Franken and Tom Davis were recruited as two of the original writers and occasional performers on Saturday Night Live (SNL) (1975–1980, 1985–1995). In SNLs first season, the two apprentice writers shared a salary of $350 per week. Franken received 15 Emmy nominations and five Emmy awards for his television writing and producing, while creating such characters as self-help guru Stuart Smalley. Another routine proclaimed the 1980s the Al Franken Decade. Franken and Davis wrote the script of the 1986 comedy film One More Saturday Night, appearing in it as rock singers in a band called Bad Mouth. They also had minor roles in All You Need Is Cash and the film Trading Places, starring Eddie Murphy and Dan Aykroyd. In the early 80s, Franken, Davis, and Jim Downey wrote a feature film parody of 1984 called 1985 for Lorne Michaels to produce under his deal with MGM, but the movie was deemed too expensive and never produced.

On Weekend Update near the end of season 5, Franken delivered a commentary called "A Limo for a Lame-O". He mocked controversial NBC president Fred Silverman as "a total unequivocal failure" and displayed a chart showing the poor ratings of NBC programs. As a result of this sketch, Silverman declined Lorne Michaels's recommendation for Franken to succeed him as the producer, and Franken left the show when Michaels did, at the end of the 1979–1980 season. Franken returned to the show in 1985 as a writer and occasional performer. He has acknowledged using cocaine and other illegal drugs while working in television and stated that he stopped after John Belushi died of an overdose. In 1995, Franken left the show in protest over losing the role of Weekend Update anchor to Norm Macdonald.

During an interview on the Howard Stern Show, comedian and actor Dan Aykroyd confirmed that Franken wrote the famous line "Jane, you ignorant slut" from the Point/Counterpoint segment during Aykroyd's tenure at SNL.

In 1995, Franken wrote and starred in the film Stuart Saves His Family, which was based on his SNL character Stuart Smalley. The film was a critical and commercial failure and Franken became depressed as a result. Despite its aggregate rating of 30% on Rotten Tomatoes, the film received favorable reviews from The Washington Post and Gene Siskel.

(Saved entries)
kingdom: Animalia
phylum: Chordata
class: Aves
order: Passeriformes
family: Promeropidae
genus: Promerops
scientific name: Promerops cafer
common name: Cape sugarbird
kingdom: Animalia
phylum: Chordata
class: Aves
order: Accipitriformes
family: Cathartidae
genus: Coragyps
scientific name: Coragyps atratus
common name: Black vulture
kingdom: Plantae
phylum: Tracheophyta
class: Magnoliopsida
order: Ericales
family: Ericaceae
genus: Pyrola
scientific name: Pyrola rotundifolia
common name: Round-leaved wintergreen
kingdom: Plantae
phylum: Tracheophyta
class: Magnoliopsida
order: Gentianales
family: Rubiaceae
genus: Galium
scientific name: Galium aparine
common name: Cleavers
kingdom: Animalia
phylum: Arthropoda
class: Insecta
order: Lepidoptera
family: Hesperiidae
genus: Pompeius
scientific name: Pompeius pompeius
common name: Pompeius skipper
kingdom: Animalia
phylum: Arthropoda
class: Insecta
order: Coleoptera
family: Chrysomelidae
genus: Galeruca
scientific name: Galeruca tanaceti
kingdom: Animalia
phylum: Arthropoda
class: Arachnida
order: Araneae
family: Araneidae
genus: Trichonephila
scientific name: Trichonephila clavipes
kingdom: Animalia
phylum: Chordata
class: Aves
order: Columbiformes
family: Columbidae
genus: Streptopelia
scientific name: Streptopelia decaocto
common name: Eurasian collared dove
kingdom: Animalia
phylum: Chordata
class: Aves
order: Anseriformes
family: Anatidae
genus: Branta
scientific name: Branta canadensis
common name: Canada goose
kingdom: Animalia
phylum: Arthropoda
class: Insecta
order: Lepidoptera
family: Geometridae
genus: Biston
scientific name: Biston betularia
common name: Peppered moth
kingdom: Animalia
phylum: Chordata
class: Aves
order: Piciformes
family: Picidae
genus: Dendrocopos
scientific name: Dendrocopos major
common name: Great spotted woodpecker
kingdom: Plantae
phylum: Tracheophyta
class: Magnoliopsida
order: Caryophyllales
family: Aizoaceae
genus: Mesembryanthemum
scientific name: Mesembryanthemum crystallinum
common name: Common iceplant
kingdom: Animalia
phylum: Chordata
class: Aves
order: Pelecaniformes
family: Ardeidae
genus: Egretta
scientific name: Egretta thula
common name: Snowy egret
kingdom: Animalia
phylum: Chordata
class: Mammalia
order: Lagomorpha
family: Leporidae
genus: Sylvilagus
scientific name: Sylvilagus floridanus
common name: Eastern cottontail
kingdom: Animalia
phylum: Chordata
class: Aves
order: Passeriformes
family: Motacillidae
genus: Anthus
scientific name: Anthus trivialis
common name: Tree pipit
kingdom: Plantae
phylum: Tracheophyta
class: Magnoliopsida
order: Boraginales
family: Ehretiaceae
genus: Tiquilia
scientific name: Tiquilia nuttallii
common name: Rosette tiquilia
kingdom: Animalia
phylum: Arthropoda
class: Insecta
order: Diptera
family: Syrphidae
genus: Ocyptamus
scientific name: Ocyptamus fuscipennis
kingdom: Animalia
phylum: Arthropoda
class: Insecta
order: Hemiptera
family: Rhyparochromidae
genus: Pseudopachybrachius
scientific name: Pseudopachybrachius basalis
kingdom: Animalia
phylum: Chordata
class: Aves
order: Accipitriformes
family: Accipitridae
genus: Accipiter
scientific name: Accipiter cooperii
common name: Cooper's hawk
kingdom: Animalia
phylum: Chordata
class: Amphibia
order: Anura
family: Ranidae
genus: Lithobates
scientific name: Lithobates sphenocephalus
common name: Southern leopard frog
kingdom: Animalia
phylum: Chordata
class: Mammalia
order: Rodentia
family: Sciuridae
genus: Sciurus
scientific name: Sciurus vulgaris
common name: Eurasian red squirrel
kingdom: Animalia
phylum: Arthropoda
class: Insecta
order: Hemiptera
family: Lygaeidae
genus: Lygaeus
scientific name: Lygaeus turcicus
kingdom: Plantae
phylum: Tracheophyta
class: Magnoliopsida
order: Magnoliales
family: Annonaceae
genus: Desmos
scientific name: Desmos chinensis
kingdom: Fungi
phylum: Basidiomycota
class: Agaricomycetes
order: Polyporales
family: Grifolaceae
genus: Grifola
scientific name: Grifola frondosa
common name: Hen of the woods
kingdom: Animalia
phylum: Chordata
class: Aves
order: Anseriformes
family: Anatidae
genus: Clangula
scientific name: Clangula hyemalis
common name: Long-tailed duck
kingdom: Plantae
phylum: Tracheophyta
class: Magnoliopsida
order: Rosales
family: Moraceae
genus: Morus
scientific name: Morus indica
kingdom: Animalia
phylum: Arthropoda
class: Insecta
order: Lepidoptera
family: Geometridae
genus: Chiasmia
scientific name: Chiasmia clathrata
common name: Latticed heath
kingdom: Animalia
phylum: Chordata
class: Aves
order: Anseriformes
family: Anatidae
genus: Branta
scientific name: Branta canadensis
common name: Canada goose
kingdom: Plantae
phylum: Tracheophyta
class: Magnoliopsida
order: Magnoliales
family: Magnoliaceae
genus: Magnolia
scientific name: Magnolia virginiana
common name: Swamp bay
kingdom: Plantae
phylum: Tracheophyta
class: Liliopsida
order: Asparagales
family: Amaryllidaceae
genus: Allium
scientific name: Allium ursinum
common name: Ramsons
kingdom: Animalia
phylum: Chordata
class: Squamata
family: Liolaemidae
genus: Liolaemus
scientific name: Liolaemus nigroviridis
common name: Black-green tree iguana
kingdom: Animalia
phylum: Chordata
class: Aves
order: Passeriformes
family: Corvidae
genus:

To do:
1. For the Al Franken text, state whether each statement below agrees with it, answering yes or no and quoting the deciding words.
(a) In the first season of Saturday Night Live, Franken and Davis were each paid $350 per week.
(b) The parody film 1985 was never produced because it was considered too expensive.
(c) Franken left the show in 1995 in protest after losing the role of Weekend Update anchor to Norm Macdonald.
2. Answer these questions from the Al Franken text:
(a) How many Emmy awards did Franken receive?
(b) What was the band called in One More Saturday Night?
(c) What aggregate rating did Stuart Saves His Family receive on Rotten Tomatoes?
3. Copy the part of the Al Franken text starting with "During an interview" and going on through "tenure at SNL.".

Per-task answers:
1.
(a) No: "the two apprentice writers shared a salary of $350 per week."
(b) Yes: "the movie was deemed too expensive and never produced."
(c) Yes: "In 1995, Franken left the show in protest over losing the role of Weekend Update anchor to Norm Macdonald."

2.
(a) Five.
(b) Bad Mouth.
(c) 30%.

3.
During an interview on the Howard Stern Show, comedian and actor Dan Aykroyd confirmed that Franken wrote the famous line "Jane, you ignorant slut" from the Point/Counterpoint segment during Aykroyd's tenure at SNL.